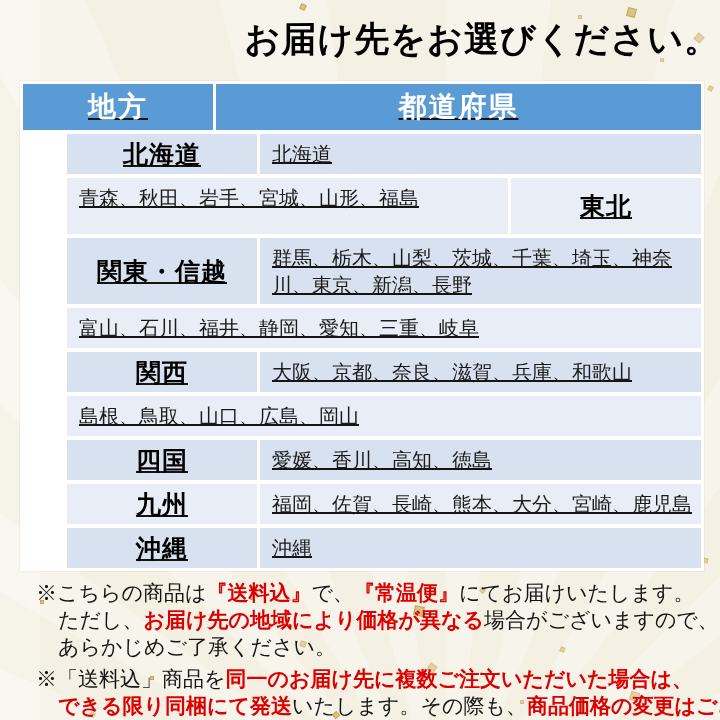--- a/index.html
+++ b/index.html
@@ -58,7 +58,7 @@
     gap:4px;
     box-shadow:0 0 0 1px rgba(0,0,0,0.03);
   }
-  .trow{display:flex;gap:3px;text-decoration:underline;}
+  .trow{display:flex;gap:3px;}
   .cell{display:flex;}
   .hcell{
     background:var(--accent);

_YOUR ASSIGNMENT:_
The result should be all the records, retyped exactly, with no pictures among them.

_ANSWER BELOW:_
--- a/index.html
+++ b/index.html
@@ -58,7 +58,7 @@
     gap:4px;
     box-shadow:0 0 0 1px rgba(0,0,0,0.03);
   }
-  .trow{display:flex;gap:3px;text-decoration:underline;}
+  .trow{display:flex;gap:3px;}
   .cell{display:flex;}
   .hcell{
     background:var(--accent);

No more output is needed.